October 17, 2003
By the time this column is in your hands, Laura and I will be returning home from Nashville where we attended the annual reunion of my old World War II outfit, the survivors of the military newspaper, Stars and Stripes. It was (and is) a truly great daily newspaper and it was an honor to have been asked to serve on the staff. The Stars and Stripes had its origin in the Civil War and it is still published today in a vastly different form. The men I worked with during WWII were clever craftsmen and intelligent newsmen, dedicated to upholding all the highest principles of journalism. Our mission was to provide men and women in military service in the Pacific Ocean Area with a fair, balanced and accurate daily newspaper that reflected their viewpoint and provided an outlet for them. The edition that I worked on was based in that fabled paradise, Honolulu, Hawaii. I am still wondering how I was fortunate enough to wind up in that spectacular location, doing the kind of work I love. Some of the other editions were headquartered in places such as battlefields and, eventually, in occupied Japan. We knew we were specially chosen and blessed to have a tour in Hawaii. There was a unique bonding by the staff and an obvious determination to put out a good product. It was unlike anything I have seen in civilian life since then or before. The S&S Alumni Association is composed of men and women who worked on any of the editions, in Europe and in the Pacific.
The real answer to the question of how I became part of that Honolulu staff is not really hard to find, but the pathway was convoluted. Let me tell you about it as briefly as I can. One day in the early part of 1943, about 20 young civilian men of my age were tested at Perry High School by the U.S. Department of the Army to determine our qualification for the Army Specialized Training Program (ASTP), with the precautionary advance notice that all of us, regardless of that test, would have to survive regular basic Army training after our induction. If we did all right in three months of basic training, we would be assigned to a university "somewhere in the United States," where we would spend four years earning an engineering degree before assignment to an Army unit. I, for one, knew that I was never intended to be an engineer. Yet I passed the preliminary test. When I was inducted in the spring of 1943, I had been working here at The Perry Daily Journal for two years. The Army assigned me to Camp Fannin, near Tyler, Texas, for basic Infantry raining in June, July and August of summer heat. Several others from Perry, including my good friend David Thomas, also were sent to Camp Fannin. All of the Noble county group came through basic successfully but we were assigned to different schools for engineer training. David went to Rutgers, in New Jersey, and I was sent to St. Bonaventure University, a pleasant little Franciscan school in Olean, New York, just southeast of Buffalo.

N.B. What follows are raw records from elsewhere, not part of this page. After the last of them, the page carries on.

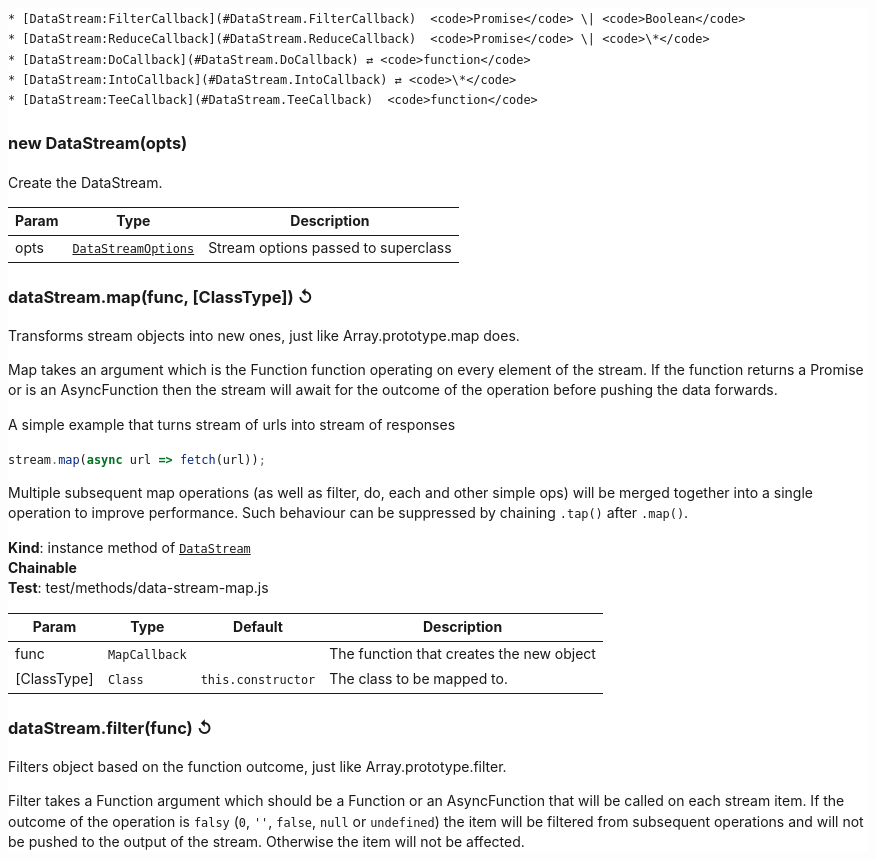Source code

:     * [DataStream:FilterCallback](#DataStream.FilterCallback)  <code>Promise</code> \| <code>Boolean</code>
    * [DataStream:ReduceCallback](#DataStream.ReduceCallback)  <code>Promise</code> \| <code>\*</code>
    * [DataStream:DoCallback](#DataStream.DoCallback) ⇄ <code>function</code>
    * [DataStream:IntoCallback](#DataStream.IntoCallback) ⇄ <code>\*</code>
    * [DataStream:TeeCallback](#DataStream.TeeCallback)  <code>function</code>

<a name="new_DataStream_new"></a>

### new DataStream(opts)
Create the DataStream.


| Param | Type | Description |
| --- | --- | --- |
| opts | [<code>DataStreamOptions</code>](#DataStreamOptions) | Stream options passed to superclass |

<a name="DataStream+map"></a>

### dataStream.map(func, [ClassType]) ↺
Transforms stream objects into new ones, just like Array.prototype.map
does.

Map takes an argument which is the Function function operating on every element
of the stream. If the function returns a Promise or is an AsyncFunction then the
stream will await for the outcome of the operation before pushing the data forwards.

A simple example that turns stream of urls into stream of responses

```javascript
stream.map(async url => fetch(url));
```

Multiple subsequent map operations (as well as filter, do, each and other simple ops)
will be merged together into a single operation to improve performance. Such behaviour
can be suppressed by chaining `.tap()` after `.map()`.

**Kind**: instance method of [<code>DataStream</code>](#DataStream)  
**Chainable**  
**Test**: test/methods/data-stream-map.js  

| Param | Type | Default | Description |
| --- | --- | --- | --- |
| func | <code>MapCallback</code> |  | The function that creates the new object |
| [ClassType] | <code>Class</code> | <code>this.constructor</code> | The class to be mapped to. |

<a name="DataStream+filter"></a>

### dataStream.filter(func) ↺
Filters object based on the function outcome, just like Array.prototype.filter.

Filter takes a Function argument which should be a Function or an AsyncFunction that
will be called on each stream item. If the outcome of the operation is `falsy` (`0`, `''`,
`false`, `null` or `undefined`) the item will be filtered from subsequent operations
and will not be pushed to the output of the stream. Otherwise the item will not be affected.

Everything went reasonably well at St. Bona's until December 1943, when the Allies faced increased bitter resistance from the Nazis in Europe and elsewhere. There were many Allied losses. As a consequence, the ASTP program was virtually shut down to provide more men for combat. My roommate at St. Bona's, Chick Sappington of Corpus Christi, Texas, was sent to medical school. His father was a physician, but Chick wanted to be a farmer. He had completed two years in the Cornell University school of agriculture before the war. When the program closed, most of us were shipped from our campus dormitories to Infantry barracks and units that were staging for combat. More on this personal memoir in the next column.